Volume-Price Relationship
Volume surged during the mid-July decline (peaking at 8.39M shares on July 18) and again during the early-August rebound (2.41M on August 8), validating the momentum in both directions. Recent gains occurred on moderate volume (1.52M–2.47M), slightly below the three-month average. This divergence raises sustainability concerns; a breakout above 299 requires volume expansion to confirm conviction. The volume-weighted average price (VWAP) near 290 provides secondary support.

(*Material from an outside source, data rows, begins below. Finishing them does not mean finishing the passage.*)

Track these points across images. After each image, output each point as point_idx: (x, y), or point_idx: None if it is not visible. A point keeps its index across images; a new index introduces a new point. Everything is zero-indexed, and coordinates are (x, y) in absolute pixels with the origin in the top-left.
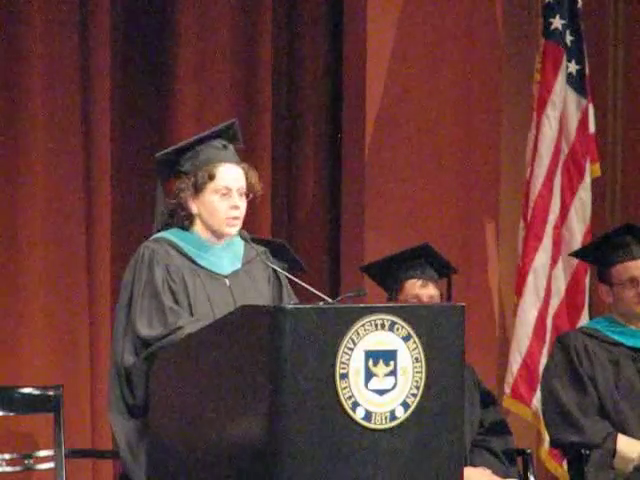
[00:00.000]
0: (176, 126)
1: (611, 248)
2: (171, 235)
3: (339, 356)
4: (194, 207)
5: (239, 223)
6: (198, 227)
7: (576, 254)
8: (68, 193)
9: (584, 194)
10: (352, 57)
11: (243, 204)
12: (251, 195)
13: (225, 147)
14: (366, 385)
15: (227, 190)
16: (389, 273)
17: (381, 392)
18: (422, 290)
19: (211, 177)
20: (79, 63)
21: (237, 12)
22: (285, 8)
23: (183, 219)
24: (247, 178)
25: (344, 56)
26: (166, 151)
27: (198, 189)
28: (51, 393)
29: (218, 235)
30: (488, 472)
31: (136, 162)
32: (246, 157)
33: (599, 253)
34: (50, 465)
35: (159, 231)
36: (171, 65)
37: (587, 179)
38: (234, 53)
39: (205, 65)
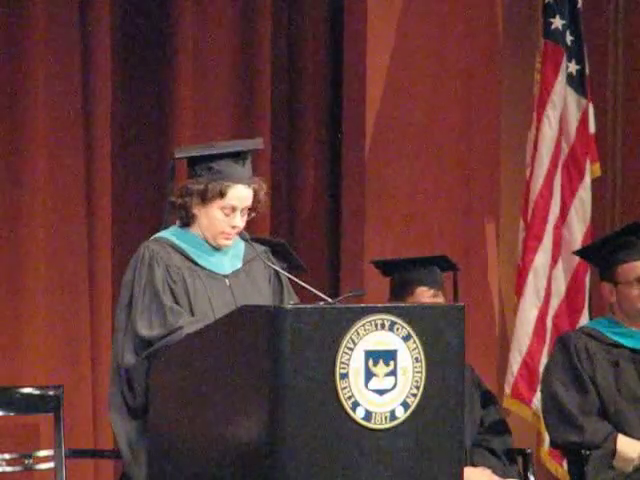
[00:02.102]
0: (176, 126)
1: (618, 247)
2: (171, 235)
3: (339, 356)
4: (196, 211)
5: (234, 237)
6: (197, 228)
7: (579, 253)
8: (69, 194)
9: (584, 194)
10: (352, 57)
11: (243, 222)
12: (253, 214)
13: (244, 163)
14: (366, 385)
15: (232, 210)
16: (401, 273)
17: (381, 392)
18: (432, 300)
19: (222, 195)
20: (80, 64)
21: (237, 12)
22: (285, 8)
23: (183, 218)
24: (255, 198)
25: (344, 56)
26: (187, 156)
27: (205, 199)
28: (51, 393)
29: (211, 242)
30: (488, 472)
31: (136, 162)
32: None
33: (604, 252)
34: (50, 465)
35: (164, 229)
36: (171, 65)
37: (587, 179)
38: (234, 53)
39: (205, 65)
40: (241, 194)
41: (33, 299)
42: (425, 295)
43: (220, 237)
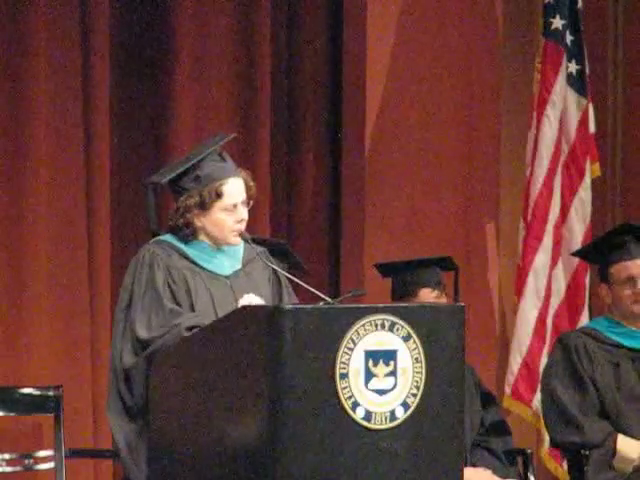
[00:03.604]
0: (176, 126)
1: (610, 247)
2: (171, 238)
3: (339, 356)
4: (199, 222)
5: (243, 230)
6: (202, 237)
7: (577, 253)
8: (69, 196)
9: (584, 194)
10: (352, 57)
11: (246, 214)
12: (251, 203)
13: (223, 158)
14: (366, 385)
15: (234, 207)
16: (404, 275)
17: (381, 392)
18: (436, 301)
19: (218, 195)
20: (80, 65)
21: (236, 12)
22: (285, 8)
23: (187, 235)
24: (247, 186)
25: (344, 56)
26: (170, 177)
27: (205, 207)
28: (51, 393)
29: (223, 245)
30: (488, 472)
31: (136, 163)
32: (245, 157)
33: (599, 252)
34: (50, 465)
35: (157, 235)
36: (170, 65)
37: (587, 179)
38: (233, 53)
39: (204, 65)
40: (235, 187)
41: (33, 299)
42: (429, 297)
43: (231, 236)
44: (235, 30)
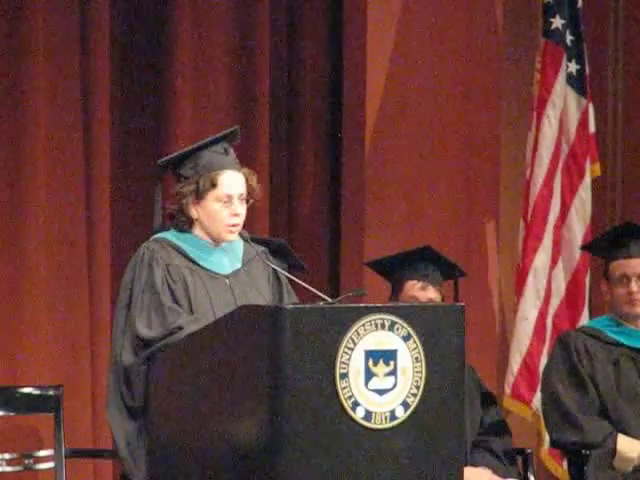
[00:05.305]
0: (175, 125)
1: (610, 244)
2: (171, 236)
3: (339, 356)
4: (194, 212)
5: (239, 229)
6: (197, 230)
7: (584, 248)
8: (69, 196)
9: (584, 194)
10: (352, 57)
11: (243, 210)
12: (251, 201)
13: (226, 152)
14: (366, 385)
15: (228, 198)
16: (393, 271)
17: (381, 392)
18: (420, 292)
19: (213, 184)
20: (79, 65)
21: (235, 12)
22: (284, 8)
23: (183, 223)
24: (248, 183)
25: (344, 56)
26: (168, 158)
27: (199, 195)
28: (51, 393)
29: (217, 240)
30: (488, 472)
31: (136, 163)
32: (245, 157)
33: (603, 248)
34: (50, 465)
35: (157, 232)
36: (170, 65)
37: (587, 179)
38: (233, 53)
39: (204, 65)
40: (232, 180)
41: (33, 299)
42: (414, 288)
43: (225, 231)
44: (235, 31)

Relative Strength Index (RSI)
The 14-day RSI has rebounded from oversold (27.6 on August 1) to neutral (54.2 currently), reflecting improving momentum without immediate overbought risks. This aligns with the bullish KDJ reading and suggests room for upside before reaching the 70 threshold. The absence of bearish RSI divergence reinforces the recovery but warrants caution, as readings below 50 have preceded reversals during the year-long downtrend.
Fibonacci Retracement
Applying Fibonacci levels to the July 16 high (344.55) and August 1 low (274.66) reveals key retracement zones: 23.6% (291.15), 38.2% (301.36), and 50% (309.60). The price recently reclaimed the 23.6% level (291.15), now acting as support. The 38.2% level (301.36) converges tightly with the 50-day MA and July 24 swing high (302.45), creating a high-probability resistance cluster near 301–302. A decisive close above this zone could catalyze momentum toward 310.
Confluence and Divergence
Confluence is notable at 301–302, where the 38.2% Fibonacci level, 50-day MA, and July swing high align, making this a make-or-break resistance. Success here could trigger a rally toward 310–315. Conversely, failure may retest 290 support. Divergences are minimal, with price and oscillators (RSI, KDJ, MACD) moving in harmony. The only concern is volume, which hasn’t robustly confirmed the latest gains. Overall, short-term momentum favors upside, but the 301–302 resistance and volume caution necessitate vigilance.